## Selected text
• • • • • • •

The OWL 2 Web Ontology Language (OWL 2) is an ontology language for the Semantic Web with formally defined meaning. OWL 2 ontologies provide classes, properties, individuals, and data values and are stored as Semantic Web documents. OWL 2 ontologies can be used along with information written in RDF, and OWL 2 ontologies themselves are primarily exchanged as RDF documents.

In an OWL 2 DL ontology, as in OWL 1, the sets of object properties, datatype properties, annotation properties and ontology properties must be mutually disjoint. In other words, no IRI I is declared in Ax (set of axioms in ontology) as being of more than one type of property; that is, no I is declared in Ax to be both object and data, object and annotation, or data and annotation property. Hence, dc:creator cannot be at the same time a datatype property and an annotation property.

• • • • • • •

## Problem statement
For each statement marked 1., 2. and 3., state whether the passage on OWL 2 agrees with it, answering yes or no and quoting the words of the passage that decide it. 1. OWL 2 ontologies are primarily exchanged as RDF documents. 2. In an OWL 2 DL ontology, one IRI may be declared as both an object property and an annotation property. 3. The property dc:creator cannot be a datatype property and an annotation property at the same time. The records are separate material and are unrelated to the passage on OWL 2.

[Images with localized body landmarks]
• • • • • • •

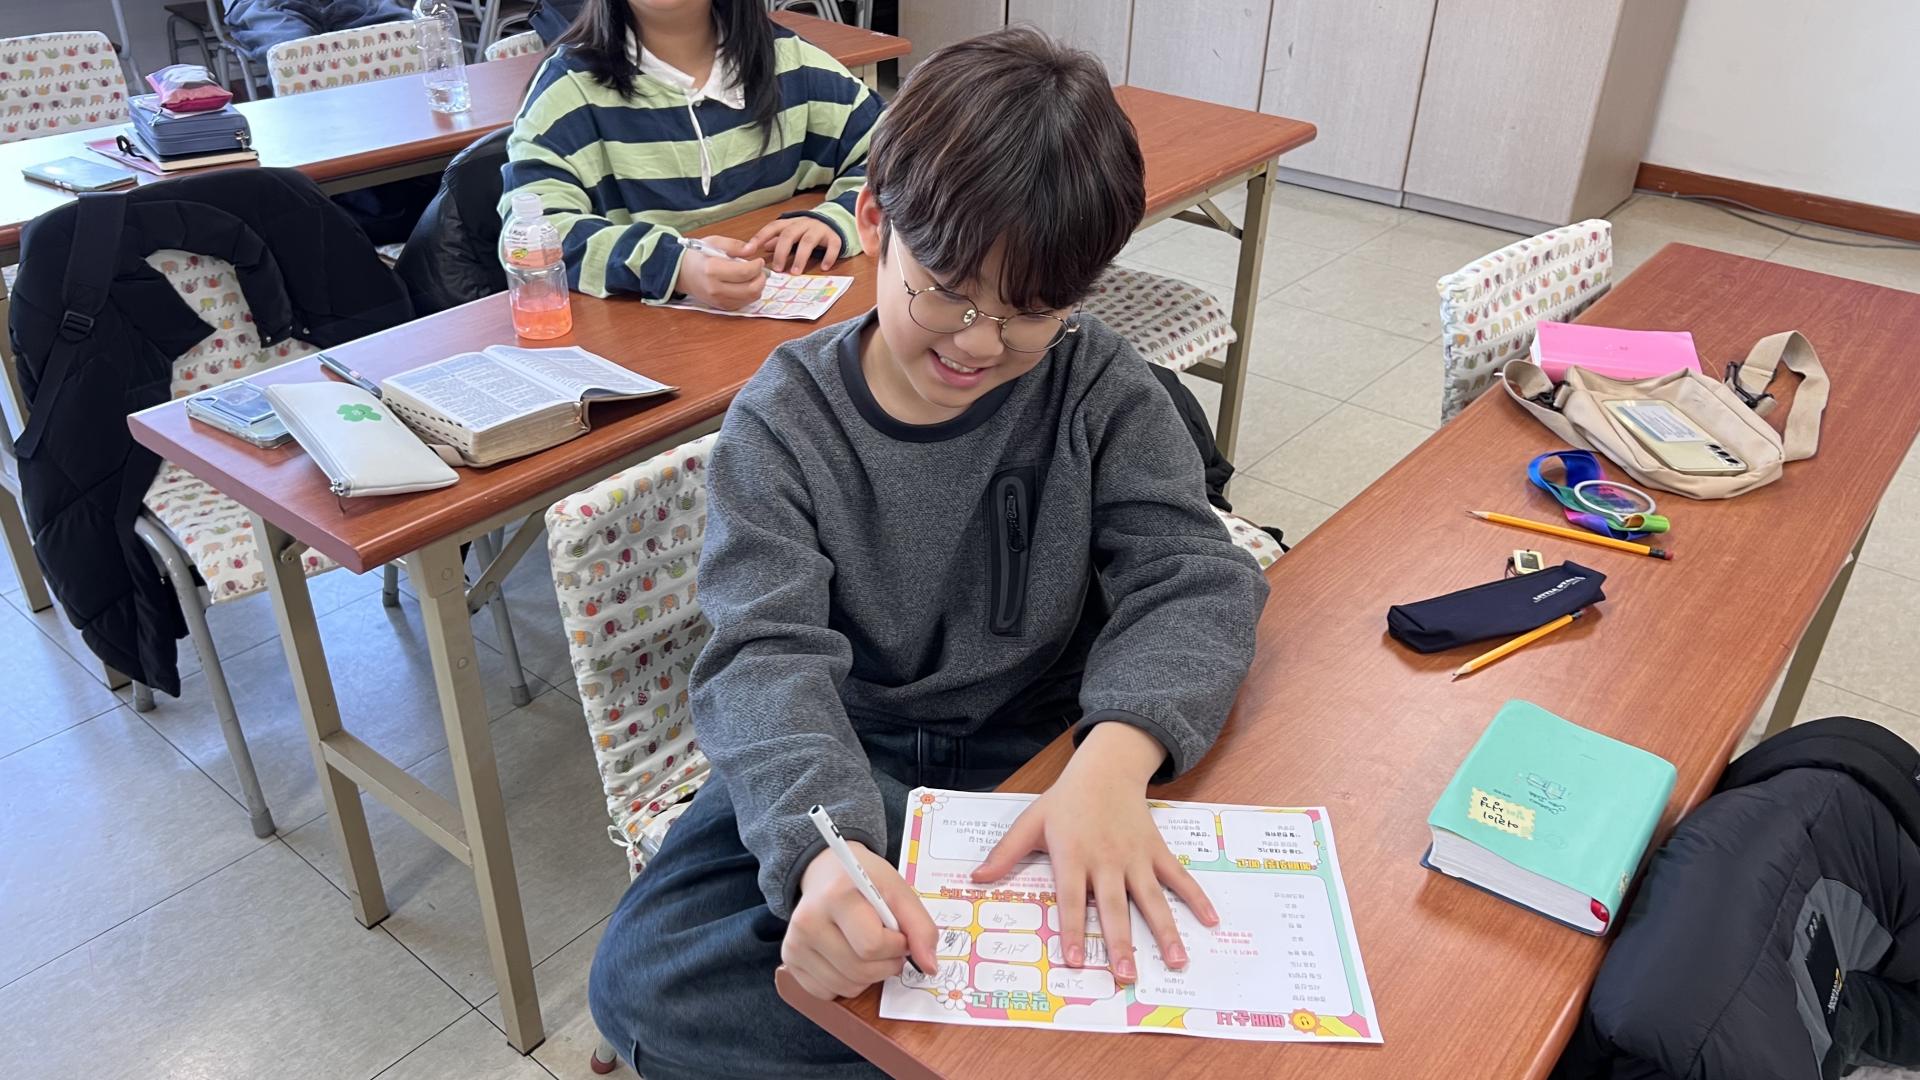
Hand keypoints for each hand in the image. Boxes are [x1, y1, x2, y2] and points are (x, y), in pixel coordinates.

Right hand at [677, 234, 764, 309]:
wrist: (681, 273)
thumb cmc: (697, 255)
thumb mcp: (714, 242)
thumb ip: (734, 245)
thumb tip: (752, 250)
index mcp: (713, 269)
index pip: (744, 272)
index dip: (757, 266)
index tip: (759, 260)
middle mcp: (716, 288)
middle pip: (751, 289)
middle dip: (761, 278)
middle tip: (760, 269)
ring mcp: (719, 300)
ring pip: (750, 298)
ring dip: (758, 287)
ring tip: (754, 276)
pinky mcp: (722, 307)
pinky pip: (744, 303)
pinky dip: (750, 294)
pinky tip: (746, 284)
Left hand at [746, 215, 842, 272]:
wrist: (833, 221)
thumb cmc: (807, 230)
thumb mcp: (791, 233)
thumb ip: (777, 240)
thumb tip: (762, 248)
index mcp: (790, 223)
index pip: (772, 228)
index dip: (759, 238)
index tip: (748, 251)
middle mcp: (803, 224)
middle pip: (789, 235)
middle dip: (782, 252)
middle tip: (778, 269)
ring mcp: (819, 229)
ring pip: (808, 241)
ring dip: (801, 257)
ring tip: (796, 272)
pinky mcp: (834, 237)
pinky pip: (832, 246)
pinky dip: (828, 256)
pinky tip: (824, 267)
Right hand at [784, 843, 937, 1000]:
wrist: (825, 872)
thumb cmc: (864, 880)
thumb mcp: (898, 890)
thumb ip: (920, 926)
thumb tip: (929, 967)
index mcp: (835, 896)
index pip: (872, 945)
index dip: (896, 946)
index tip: (899, 933)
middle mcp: (808, 921)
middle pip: (860, 970)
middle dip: (887, 964)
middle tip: (888, 944)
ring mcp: (795, 944)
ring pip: (847, 987)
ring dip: (869, 976)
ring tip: (867, 948)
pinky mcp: (790, 961)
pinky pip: (828, 993)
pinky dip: (847, 983)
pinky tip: (847, 958)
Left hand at [971, 723, 1217, 982]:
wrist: (1106, 768)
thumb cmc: (1065, 800)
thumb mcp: (1031, 821)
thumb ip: (1005, 853)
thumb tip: (976, 879)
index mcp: (1073, 855)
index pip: (1070, 899)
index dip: (1072, 930)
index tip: (1076, 961)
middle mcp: (1106, 860)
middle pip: (1114, 908)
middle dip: (1121, 943)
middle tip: (1127, 977)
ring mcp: (1136, 856)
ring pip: (1151, 898)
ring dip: (1165, 931)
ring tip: (1175, 961)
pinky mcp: (1157, 850)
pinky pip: (1179, 877)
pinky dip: (1197, 897)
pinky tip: (1210, 920)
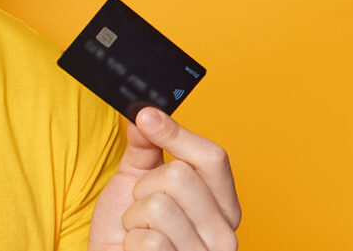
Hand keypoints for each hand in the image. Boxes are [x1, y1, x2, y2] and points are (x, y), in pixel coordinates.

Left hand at [88, 108, 240, 250]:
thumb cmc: (128, 229)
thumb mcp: (137, 181)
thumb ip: (145, 148)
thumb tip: (145, 115)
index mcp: (222, 206)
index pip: (213, 158)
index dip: (176, 133)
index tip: (146, 117)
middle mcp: (224, 233)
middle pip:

• • • • • • •

## Solved problem
1. Yes: "OWL 2 ontologies themselves are primarily exchanged as RDF documents."
2. No: "no I is declared in Ax to be both object and data, object and annotation, or data and annotation property."
3. Yes: "dc:creator cannot be at the same time a datatype property and an annotation property."